Fahrendorf also helped organize Barley’s Angels, a group for women who are interested in craft beer but not brewing. Barley’s Angels works with breweries, brewpubs, restaurants, alehouses and other places “to advance the female consumer craft beer enthusiast, resulting in increased patronage and revenue from women, while encouraging education and interest in craft beer among this often under-recognized demographic group.”
While mostly in the U.S., there are now more than 100 chapters around the world.

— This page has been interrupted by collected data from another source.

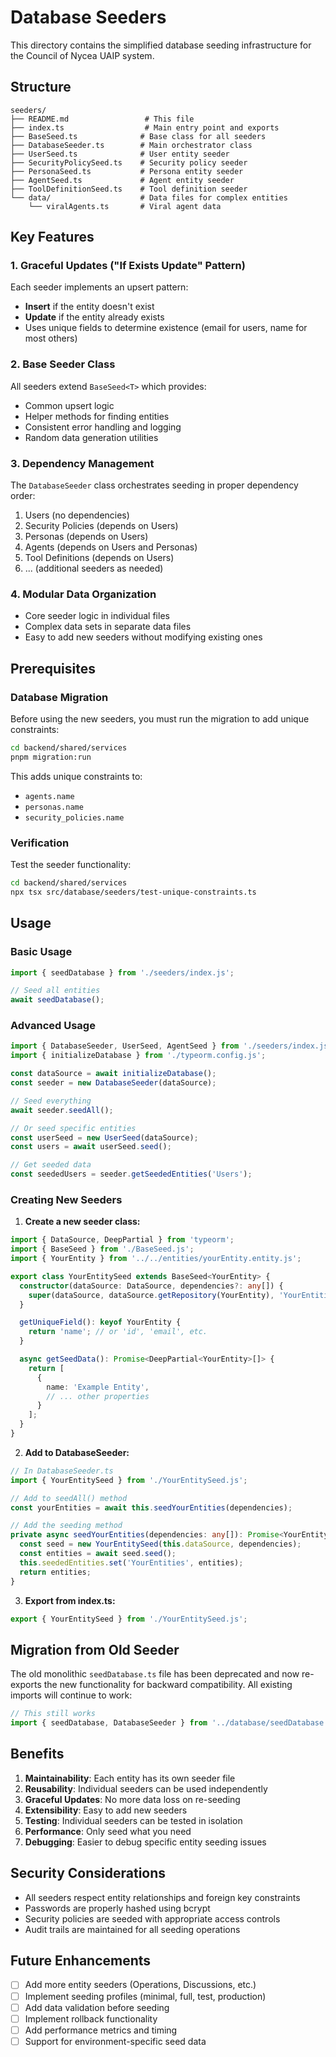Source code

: # Database Seeders

This directory contains the simplified database seeding infrastructure for the Council of Nycea UAIP system.

## Structure

```
seeders/
├── README.md                 # This file
├── index.ts                  # Main entry point and exports
├── BaseSeed.ts              # Base class for all seeders
├── DatabaseSeeder.ts        # Main orchestrator class
├── UserSeed.ts              # User entity seeder
├── SecurityPolicySeed.ts    # Security policy seeder
├── PersonaSeed.ts           # Persona entity seeder
├── AgentSeed.ts             # Agent entity seeder
├── ToolDefinitionSeed.ts    # Tool definition seeder
└── data/                    # Data files for complex entities
    └── viralAgents.ts       # Viral agent data
```

## Key Features

### 1. Graceful Updates ("If Exists Update" Pattern)
Each seeder implements an upsert pattern:
- **Insert** if the entity doesn't exist
- **Update** if the entity already exists
- Uses unique fields to determine existence (email for users, name for most others)

### 2. Base Seeder Class
All seeders extend `BaseSeed<T>` which provides:
- Common upsert logic
- Helper methods for finding entities
- Consistent error handling and logging
- Random data generation utilities

### 3. Dependency Management
The `DatabaseSeeder` class orchestrates seeding in proper dependency order:
1. Users (no dependencies)
2. Security Policies (depends on Users)
3. Personas (depends on Users)
4. Agents (depends on Users and Personas)
5. Tool Definitions (depends on Users)
6. ... (additional seeders as needed)

### 4. Modular Data Organization
- Core seeder logic in individual files
- Complex data sets in separate data files
- Easy to add new seeders without modifying existing ones

## Prerequisites

### Database Migration
Before using the new seeders, you must run the migration to add unique constraints:

```bash
cd backend/shared/services
pnpm migration:run
```

This adds unique constraints to:
- `agents.name`
- `personas.name`
- `security_policies.name`

### Verification
Test the seeder functionality:

```bash
cd backend/shared/services
npx tsx src/database/seeders/test-unique-constraints.ts
```

## Usage

### Basic Usage
```typescript
import { seedDatabase } from './seeders/index.js';

// Seed all entities
await seedDatabase();
```

### Advanced Usage
```typescript
import { DatabaseSeeder, UserSeed, AgentSeed } from './seeders/index.js';
import { initializeDatabase } from './typeorm.config.js';

const dataSource = await initializeDatabase();
const seeder = new DatabaseSeeder(dataSource);

// Seed everything
await seeder.seedAll();

// Or seed specific entities
const userSeed = new UserSeed(dataSource);
const users = await userSeed.seed();

// Get seeded data
const seededUsers = seeder.getSeededEntities('Users');
```

### Creating New Seeders

1. **Create a new seeder class:**
```typescript
import { DataSource, DeepPartial } from 'typeorm';
import { BaseSeed } from './BaseSeed.js';
import { YourEntity } from '../../entities/yourEntity.entity.js';

export class YourEntitySeed extends BaseSeed<YourEntity> {
  constructor(dataSource: DataSource, dependencies?: any[]) {
    super(dataSource, dataSource.getRepository(YourEntity), 'YourEntities');
  }

  getUniqueField(): keyof YourEntity {
    return 'name'; // or 'id', 'email', etc.
  }

  async getSeedData(): Promise<DeepPartial<YourEntity>[]> {
    return [
      {
        name: 'Example Entity',
        // ... other properties
      }
    ];
  }
}
```

2. **Add to DatabaseSeeder:**
```typescript
// In DatabaseSeeder.ts
import { YourEntitySeed } from './YourEntitySeed.js';

// Add to seedAll() method
const yourEntities = await this.seedYourEntities(dependencies);

// Add the seeding method
private async seedYourEntities(dependencies: any[]): Promise<YourEntity[]> {
  const seed = new YourEntitySeed(this.dataSource, dependencies);
  const entities = await seed.seed();
  this.seededEntities.set('YourEntities', entities);
  return entities;
}
```

3. **Export from index.ts:**
```typescript
export { YourEntitySeed } from './YourEntitySeed.js';
```

## Migration from Old Seeder

The old monolithic `seedDatabase.ts` file has been deprecated and now re-exports the new functionality for backward compatibility. All existing imports will continue to work:

```typescript
// This still works
import { seedDatabase, DatabaseSeeder } from '../database/seedDatabase.js';
```

## Benefits

1. **Maintainability**: Each entity has its own seeder file
2. **Reusability**: Individual seeders can be used independently
3. **Graceful Updates**: No more data loss on re-seeding
4. **Extensibility**: Easy to add new seeders
5. **Testing**: Individual seeders can be tested in isolation
6. **Performance**: Only seed what you need
7. **Debugging**: Easier to debug specific entity seeding issues

## Security Considerations

- All seeders respect entity relationships and foreign key constraints
- Passwords are properly hashed using bcrypt
- Security policies are seeded with appropriate access controls
- Audit trails are maintained for all seeding operations

## Future Enhancements

- [ ] Add more entity seeders (Operations, Discussions, etc.)
- [ ] Implement seeding profiles (minimal, full, test, production)
- [ ] Add data validation before seeding
- [ ] Implement rollback functionality
- [ ] Add performance metrics and timing
- [ ] Support for environment-specific seed data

Advice to the Next Generation of Women in Beer
Jennifer Glanville, a brewer at Boston Beer/Sam Adams, thinks she has been called a pioneer “because I survived this long.” When she met Sister Doris at Mallersdorf she says: “We talked about beer and brewing, not about women in brewing.”
“We joke that brewers’ events are the only place where there is not a line to the women’s room,” Irene Firmat says.
Fahrendorf relates that when she started brewing she often did not go on trips because there was no one to share a room with.
That old norm clearly is changing, but there still is work to be done, and these pioneers have advice for women starting in brewing.
Firmat: “Feel strong and empowered. We have a better palate. Have a sense of confidence without expecting conflict.”
Stoudt: “Knowledge helps gain respect.”
Jordan: “Make sure you love it and work hard.”
Fahrendorf: “If you become discouraged, don’t give up. Be stubborn. If you don’t get a particular job then go elsewhere, be amazing, and make them jealous. When you get 5-10 years down the road stop thinking about yourself and become a mentor to others.”
At this point, Ninkasi probably is looking down from the pantheon of beer goddess and smiling.